Excerpt provided
--- --- ---
It pretty easy to come of with counterexamples for these. For every Areva admin that has no clue about Windows 2000 and TPKT/COTP, I'll bet there is an Oracle DBA that is equally clueless about Solaris 2.8 and TCP/IP.

But the more interesting question of about high visibility critical infrastructure compromise scenarios is why they aren't happening vs. how they could happen.

3 comments:

Anonymous said...

My point of writing that exaggerated comment on the SCADA list was to show where most of those attitudes come from, and to encourage exactly what you're suggesting.

There is no use in denying that both sides have some major cultural baggage to overcome. One of the earlier comments from a contributor that inflamed Walt was that Control systems are a subset of typical IT applications.

That is exactly the attitude we must steer away from, if we are to have any success at SCADA security.

As for how the IT security tools can be implemented on a control system, we must first wipe the table clean of any notions that either side knows better than the other. Then, we must open our ears and our minds to what the others are saying.

We didn't get in to this morass overnight. The reason many utilities chased their IT departments away from control systems is because the usual office IT philosophy, policies, and practices are fundamentally different from a control system.

Both sides have an awful lot of "we do it that way because we always do it that way" going on. And in most applications it may work just fine for them. But now it's time to upset some apple carts on both sides and try to get some key leaders on both sides to push this forward.

You won't find many of them. They're rare birds. That's why this is taking so long.

Matt Franz said...

Jake,

For the most part, I agree.

Although I still find totalizing comments like "usual office IT philosophy, policies, and practices" problematic not only because there is a signficant amount of diversity within large IT organizations, but because these sort of generalizations work to the rhetorical advantage of the SCADA side of the argument when you equate all of IT with "desktop apps" UNIX with Windows or server apps with network infrastructure. Each have different levels of risk tolerance, security expertise, and availability requirements...
--- --- ---
Job A
Reproduce, word for word, the part of the SCADA security comments that opens with the words "Both sides have an" and closes with "part, I agree.".
Job B
State how many lines in the records contain the string "depth". Reply with the number alone.
--- --- ---
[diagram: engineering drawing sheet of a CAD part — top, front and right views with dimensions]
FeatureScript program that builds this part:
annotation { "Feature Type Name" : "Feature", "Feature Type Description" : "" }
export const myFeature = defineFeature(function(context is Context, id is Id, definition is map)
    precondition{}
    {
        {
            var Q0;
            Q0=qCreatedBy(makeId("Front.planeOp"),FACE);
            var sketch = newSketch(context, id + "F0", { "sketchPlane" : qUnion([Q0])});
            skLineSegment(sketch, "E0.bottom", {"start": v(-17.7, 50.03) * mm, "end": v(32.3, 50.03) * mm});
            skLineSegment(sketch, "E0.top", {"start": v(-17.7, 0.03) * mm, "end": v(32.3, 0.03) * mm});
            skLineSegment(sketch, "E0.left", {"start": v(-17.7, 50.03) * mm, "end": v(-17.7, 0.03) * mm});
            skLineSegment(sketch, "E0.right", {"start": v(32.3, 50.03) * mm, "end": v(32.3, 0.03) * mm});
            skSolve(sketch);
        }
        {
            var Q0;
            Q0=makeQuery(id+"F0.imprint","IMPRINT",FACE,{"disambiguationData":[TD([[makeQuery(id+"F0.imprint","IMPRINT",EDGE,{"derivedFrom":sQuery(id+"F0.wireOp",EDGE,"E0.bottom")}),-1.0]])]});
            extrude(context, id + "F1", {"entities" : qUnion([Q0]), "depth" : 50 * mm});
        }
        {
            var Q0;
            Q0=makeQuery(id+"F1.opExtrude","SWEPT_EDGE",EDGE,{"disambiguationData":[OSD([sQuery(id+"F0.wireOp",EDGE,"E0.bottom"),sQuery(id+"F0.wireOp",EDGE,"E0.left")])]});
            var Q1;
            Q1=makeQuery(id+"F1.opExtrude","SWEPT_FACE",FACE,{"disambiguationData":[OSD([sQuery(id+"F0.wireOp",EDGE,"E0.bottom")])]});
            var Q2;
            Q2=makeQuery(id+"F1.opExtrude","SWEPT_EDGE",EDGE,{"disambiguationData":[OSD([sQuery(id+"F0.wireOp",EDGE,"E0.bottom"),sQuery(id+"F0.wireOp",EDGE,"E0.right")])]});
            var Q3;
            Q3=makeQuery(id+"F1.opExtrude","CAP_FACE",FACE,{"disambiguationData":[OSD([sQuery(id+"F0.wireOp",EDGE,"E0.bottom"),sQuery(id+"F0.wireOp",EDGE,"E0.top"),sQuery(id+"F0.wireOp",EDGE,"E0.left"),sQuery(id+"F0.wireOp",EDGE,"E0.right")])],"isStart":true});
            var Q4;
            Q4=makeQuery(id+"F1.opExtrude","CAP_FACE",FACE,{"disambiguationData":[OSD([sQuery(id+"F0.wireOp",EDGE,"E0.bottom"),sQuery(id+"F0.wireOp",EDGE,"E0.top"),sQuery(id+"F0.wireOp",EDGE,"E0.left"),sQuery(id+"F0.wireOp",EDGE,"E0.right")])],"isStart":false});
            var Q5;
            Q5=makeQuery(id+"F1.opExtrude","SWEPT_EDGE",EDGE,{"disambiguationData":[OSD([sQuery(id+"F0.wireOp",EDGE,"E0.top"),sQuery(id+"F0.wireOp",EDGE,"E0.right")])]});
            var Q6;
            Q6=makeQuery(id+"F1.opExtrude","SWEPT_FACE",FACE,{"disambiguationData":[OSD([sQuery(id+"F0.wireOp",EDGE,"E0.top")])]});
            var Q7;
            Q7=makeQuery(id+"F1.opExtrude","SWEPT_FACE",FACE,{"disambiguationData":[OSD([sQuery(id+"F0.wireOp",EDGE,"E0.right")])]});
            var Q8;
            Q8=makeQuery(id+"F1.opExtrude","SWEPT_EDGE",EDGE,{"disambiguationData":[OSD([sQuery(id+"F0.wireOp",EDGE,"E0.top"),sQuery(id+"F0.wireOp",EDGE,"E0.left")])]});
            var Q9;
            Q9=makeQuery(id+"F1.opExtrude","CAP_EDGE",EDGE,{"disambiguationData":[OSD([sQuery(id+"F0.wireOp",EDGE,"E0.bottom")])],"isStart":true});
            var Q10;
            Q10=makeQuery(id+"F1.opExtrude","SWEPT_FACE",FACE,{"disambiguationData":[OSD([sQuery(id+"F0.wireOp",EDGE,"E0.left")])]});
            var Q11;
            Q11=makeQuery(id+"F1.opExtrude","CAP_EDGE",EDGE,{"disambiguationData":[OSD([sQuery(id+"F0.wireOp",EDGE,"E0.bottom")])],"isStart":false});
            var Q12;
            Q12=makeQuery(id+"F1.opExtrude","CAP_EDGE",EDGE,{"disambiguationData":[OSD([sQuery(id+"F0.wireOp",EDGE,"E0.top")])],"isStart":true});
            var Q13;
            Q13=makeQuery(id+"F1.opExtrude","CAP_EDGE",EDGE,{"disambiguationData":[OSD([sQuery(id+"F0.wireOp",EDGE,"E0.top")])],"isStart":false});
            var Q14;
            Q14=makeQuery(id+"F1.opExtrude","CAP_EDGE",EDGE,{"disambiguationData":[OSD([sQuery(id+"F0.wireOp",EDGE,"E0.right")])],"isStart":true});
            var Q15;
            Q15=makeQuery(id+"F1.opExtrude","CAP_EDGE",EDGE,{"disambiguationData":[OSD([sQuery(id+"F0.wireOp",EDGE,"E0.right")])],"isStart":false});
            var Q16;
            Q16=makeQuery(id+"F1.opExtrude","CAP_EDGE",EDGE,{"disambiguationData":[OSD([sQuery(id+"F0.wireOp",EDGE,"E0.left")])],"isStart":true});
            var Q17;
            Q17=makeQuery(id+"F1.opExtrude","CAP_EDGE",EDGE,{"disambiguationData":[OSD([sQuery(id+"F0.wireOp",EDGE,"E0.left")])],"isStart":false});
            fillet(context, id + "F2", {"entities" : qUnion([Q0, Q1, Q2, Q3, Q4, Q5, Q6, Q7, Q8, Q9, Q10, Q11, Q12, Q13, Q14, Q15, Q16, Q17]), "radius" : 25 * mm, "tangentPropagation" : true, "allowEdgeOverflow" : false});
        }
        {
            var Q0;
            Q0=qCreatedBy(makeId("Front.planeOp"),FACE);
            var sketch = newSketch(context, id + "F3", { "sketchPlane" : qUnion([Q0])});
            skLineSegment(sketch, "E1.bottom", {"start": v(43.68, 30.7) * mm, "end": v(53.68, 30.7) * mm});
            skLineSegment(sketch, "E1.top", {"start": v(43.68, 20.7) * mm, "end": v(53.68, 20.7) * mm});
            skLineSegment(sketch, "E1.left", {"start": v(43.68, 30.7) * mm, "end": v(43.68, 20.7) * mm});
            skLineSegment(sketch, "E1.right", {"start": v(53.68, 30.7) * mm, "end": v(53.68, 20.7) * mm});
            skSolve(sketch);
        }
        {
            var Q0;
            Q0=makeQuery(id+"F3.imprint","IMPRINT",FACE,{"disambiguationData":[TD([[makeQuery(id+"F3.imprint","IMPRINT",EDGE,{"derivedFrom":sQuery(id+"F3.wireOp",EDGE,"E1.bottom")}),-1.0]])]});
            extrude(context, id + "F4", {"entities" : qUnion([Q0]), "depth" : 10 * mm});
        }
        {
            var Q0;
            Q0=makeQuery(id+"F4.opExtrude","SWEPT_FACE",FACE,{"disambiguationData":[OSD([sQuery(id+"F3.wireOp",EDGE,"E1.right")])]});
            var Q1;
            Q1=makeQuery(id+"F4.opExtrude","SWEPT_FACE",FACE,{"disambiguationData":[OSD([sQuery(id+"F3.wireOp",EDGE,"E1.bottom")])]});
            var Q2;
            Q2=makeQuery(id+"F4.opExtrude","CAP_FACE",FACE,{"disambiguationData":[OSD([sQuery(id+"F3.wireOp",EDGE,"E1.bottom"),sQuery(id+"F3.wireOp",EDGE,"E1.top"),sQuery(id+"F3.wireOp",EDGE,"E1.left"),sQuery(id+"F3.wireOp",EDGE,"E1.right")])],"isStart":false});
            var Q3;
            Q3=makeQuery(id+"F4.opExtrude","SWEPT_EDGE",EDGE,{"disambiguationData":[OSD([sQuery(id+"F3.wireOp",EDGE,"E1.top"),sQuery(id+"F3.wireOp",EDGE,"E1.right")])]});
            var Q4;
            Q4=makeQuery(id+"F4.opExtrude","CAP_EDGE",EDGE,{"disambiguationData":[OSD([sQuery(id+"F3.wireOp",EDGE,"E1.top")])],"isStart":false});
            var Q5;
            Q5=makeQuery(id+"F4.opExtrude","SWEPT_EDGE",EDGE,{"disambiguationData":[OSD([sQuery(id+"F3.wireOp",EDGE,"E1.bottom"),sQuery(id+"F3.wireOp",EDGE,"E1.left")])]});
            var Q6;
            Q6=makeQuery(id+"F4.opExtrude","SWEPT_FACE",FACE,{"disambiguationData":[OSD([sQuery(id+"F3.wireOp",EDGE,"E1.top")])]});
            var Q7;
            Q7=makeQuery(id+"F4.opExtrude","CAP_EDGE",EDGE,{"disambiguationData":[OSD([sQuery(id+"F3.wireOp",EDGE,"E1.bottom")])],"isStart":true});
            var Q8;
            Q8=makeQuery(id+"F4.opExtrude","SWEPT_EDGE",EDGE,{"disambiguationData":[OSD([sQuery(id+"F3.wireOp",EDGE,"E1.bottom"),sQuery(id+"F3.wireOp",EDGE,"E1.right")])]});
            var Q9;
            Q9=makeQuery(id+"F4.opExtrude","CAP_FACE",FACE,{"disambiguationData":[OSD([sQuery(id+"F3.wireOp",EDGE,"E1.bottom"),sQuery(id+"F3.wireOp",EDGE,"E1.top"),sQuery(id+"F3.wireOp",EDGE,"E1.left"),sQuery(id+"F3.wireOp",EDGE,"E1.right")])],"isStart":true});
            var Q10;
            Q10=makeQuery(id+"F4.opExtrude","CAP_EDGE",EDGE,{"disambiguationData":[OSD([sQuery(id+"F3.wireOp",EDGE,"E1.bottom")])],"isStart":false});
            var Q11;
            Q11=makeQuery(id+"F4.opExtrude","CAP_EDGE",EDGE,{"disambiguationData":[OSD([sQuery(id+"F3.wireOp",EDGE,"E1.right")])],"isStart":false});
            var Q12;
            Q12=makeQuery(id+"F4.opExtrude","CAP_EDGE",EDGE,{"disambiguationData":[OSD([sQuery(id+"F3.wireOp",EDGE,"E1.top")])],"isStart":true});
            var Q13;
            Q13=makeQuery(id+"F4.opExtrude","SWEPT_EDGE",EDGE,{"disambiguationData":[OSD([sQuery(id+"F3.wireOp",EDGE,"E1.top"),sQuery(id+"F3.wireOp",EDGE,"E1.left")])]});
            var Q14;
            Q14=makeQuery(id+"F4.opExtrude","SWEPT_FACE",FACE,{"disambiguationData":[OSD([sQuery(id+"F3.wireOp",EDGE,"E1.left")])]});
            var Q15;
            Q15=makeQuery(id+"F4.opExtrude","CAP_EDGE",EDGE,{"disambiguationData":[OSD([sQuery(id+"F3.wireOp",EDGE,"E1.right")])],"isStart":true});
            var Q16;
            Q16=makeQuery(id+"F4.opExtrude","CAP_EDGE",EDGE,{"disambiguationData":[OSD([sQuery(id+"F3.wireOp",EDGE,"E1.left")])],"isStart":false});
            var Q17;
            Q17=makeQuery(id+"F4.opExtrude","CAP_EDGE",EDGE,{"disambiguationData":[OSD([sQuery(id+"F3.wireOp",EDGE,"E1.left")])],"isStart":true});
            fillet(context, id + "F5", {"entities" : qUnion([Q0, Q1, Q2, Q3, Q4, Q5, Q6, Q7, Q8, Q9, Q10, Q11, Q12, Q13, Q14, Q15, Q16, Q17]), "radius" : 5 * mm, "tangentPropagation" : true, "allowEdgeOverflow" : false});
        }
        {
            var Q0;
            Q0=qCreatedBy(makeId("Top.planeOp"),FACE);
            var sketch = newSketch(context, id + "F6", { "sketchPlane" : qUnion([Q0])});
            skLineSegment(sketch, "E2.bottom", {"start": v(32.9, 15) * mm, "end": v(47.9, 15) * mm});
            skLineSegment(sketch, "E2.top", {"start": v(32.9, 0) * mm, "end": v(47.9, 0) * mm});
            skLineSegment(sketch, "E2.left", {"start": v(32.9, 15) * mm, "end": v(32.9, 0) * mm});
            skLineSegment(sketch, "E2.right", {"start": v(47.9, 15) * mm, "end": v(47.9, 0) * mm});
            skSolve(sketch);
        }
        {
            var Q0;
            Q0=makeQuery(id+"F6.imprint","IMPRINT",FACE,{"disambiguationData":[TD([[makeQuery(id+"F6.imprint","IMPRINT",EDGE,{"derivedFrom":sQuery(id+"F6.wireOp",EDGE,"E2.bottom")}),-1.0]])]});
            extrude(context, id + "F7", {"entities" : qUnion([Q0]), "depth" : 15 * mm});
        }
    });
--- --- ---
Correct response A
Both sides have an awful lot of "we do it that way because we always do it that way" going on. And in most applications it may work just fine for them. But now it's time to upset some apple carts on both sides and try to get some key leaders on both sides to push this forward.

You won't find many of them. They're rare birds. That's why this is taking so long.

Matt Franz said...

Jake,

For the most part, I agree.

Correct response B
3